そんなコトを考えて卵焼きを頬張って顔を上げると、彩香さんは僕を丸く見開いた目で見つめて、固まった。
彩香さんのお箸に串刺しにされた玉こんにゃくがにゅるりと落ちた。
こんにゃくはお弁当箱の中でぼよよんとバウンドして、煮物ゾーンへと帰っていく。
数秒遅れてそれに気づいた彩香さんは、ようやく口を開いた。
「その想像力に一周回って感動する……」
「それって褒めてる?」
「さぁ?」
肩をすくめて、彩香さんは続けた。
「柚、ハンカチは雑菌まみれの布だって知らない?」
「え……?」
「朝使ったらお昼には石けんで落としきれてなかった手の雑菌がハンカチで増殖してるんだけど」
「……そうなの?」
「だから毎回綺麗なタオルで拭くべき。
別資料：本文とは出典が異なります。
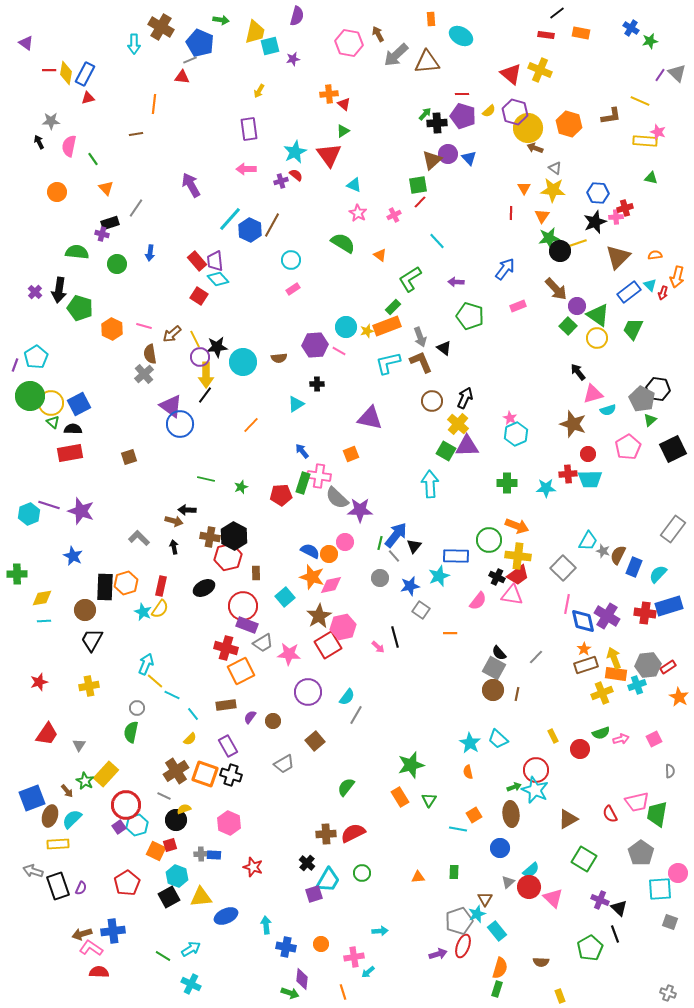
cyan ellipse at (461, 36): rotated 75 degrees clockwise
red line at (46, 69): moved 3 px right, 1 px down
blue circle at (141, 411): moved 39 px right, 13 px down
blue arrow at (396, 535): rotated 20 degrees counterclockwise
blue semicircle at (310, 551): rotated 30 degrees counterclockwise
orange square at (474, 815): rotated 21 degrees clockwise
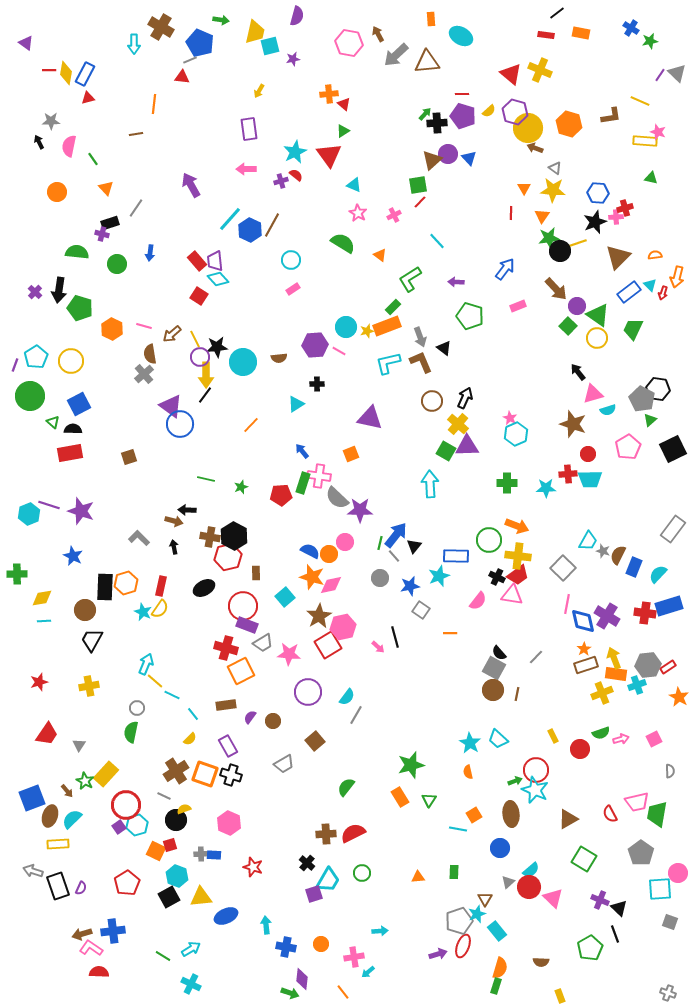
yellow circle at (51, 403): moved 20 px right, 42 px up
green arrow at (514, 787): moved 1 px right, 6 px up
green rectangle at (497, 989): moved 1 px left, 3 px up
orange line at (343, 992): rotated 21 degrees counterclockwise
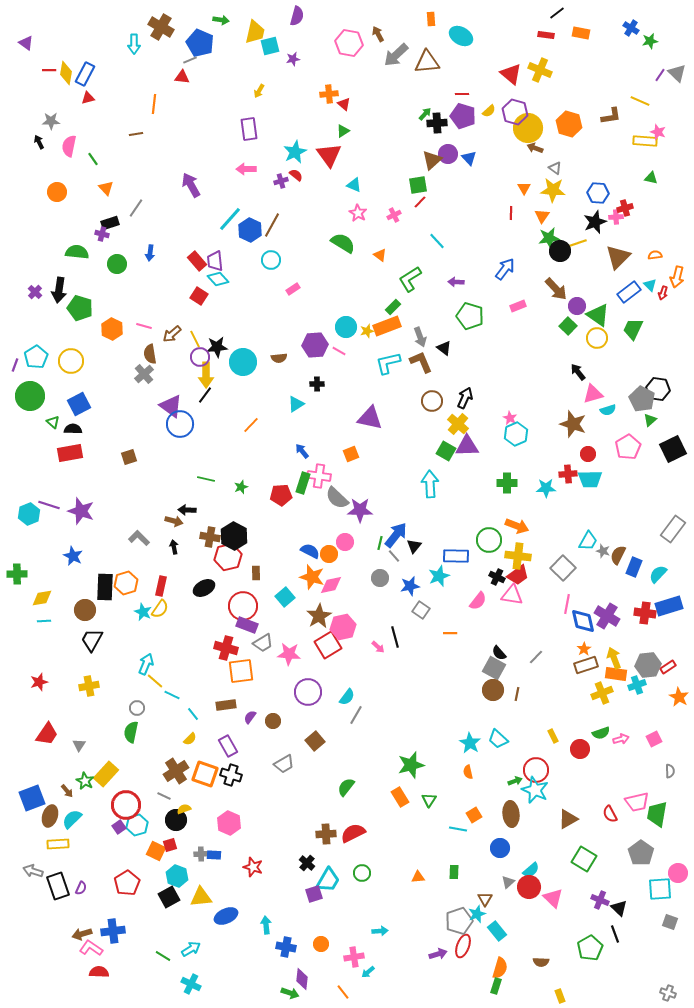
cyan circle at (291, 260): moved 20 px left
orange square at (241, 671): rotated 20 degrees clockwise
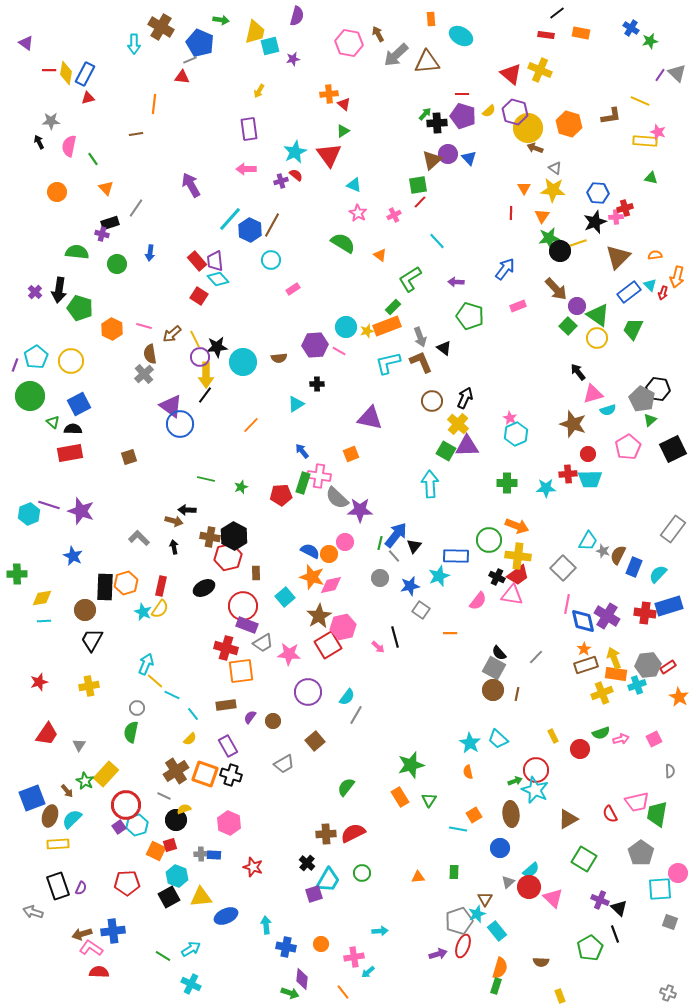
gray arrow at (33, 871): moved 41 px down
red pentagon at (127, 883): rotated 30 degrees clockwise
それが出来ないならズボンとか服の裏とかの方がマシ」
言いつつ、彩香さんは玉こんにゃくを口に放り込んだ。
目を細めて美味しそうに食べたあと、僕のココロの疑問に答えてくれる。
「私は手を振って水を切って、あとはアルコールで自然乾燥を促進させる」
「それは……綺麗なようで汚いようで……」
「一番清潔。それが嫌ならハンカチに毎回アルコールでもかけておいたら?」
そう言って彩香さんは机に身を乗り出し、僕の手のハンカチを奪った。そして自然に鞄にしまう。
自然すぎて、一分程フリーズしたぐらいだ。
「返してっ!」
「ダメ、没収」
「なんでっ!?」
「……柚を危険にさらすわけにはいけない。これは私が預かっておくから」
そんな理由で納得してしまう僕はちょっとビョーキだ。
嬉しそうな笑みを浮かべる彩香さんをみて、まぁ百均のだし安かったからいいかと、お弁当にお箸をつけた。
「柚の安全は私が守るっ」
ちょっと張り切ってそう言った彩香さんが可愛かった。
子供っぽく言ったのは演技のようで、そのあとにすぐ照れたように表情筋を緩めた。
一言で彩香さんの表情を言い表すなら……。
デレデレだった。
今日の戦利品:柚のハンカチ(私にとっての高級品)
PS:いつか彩香が暴走しそう。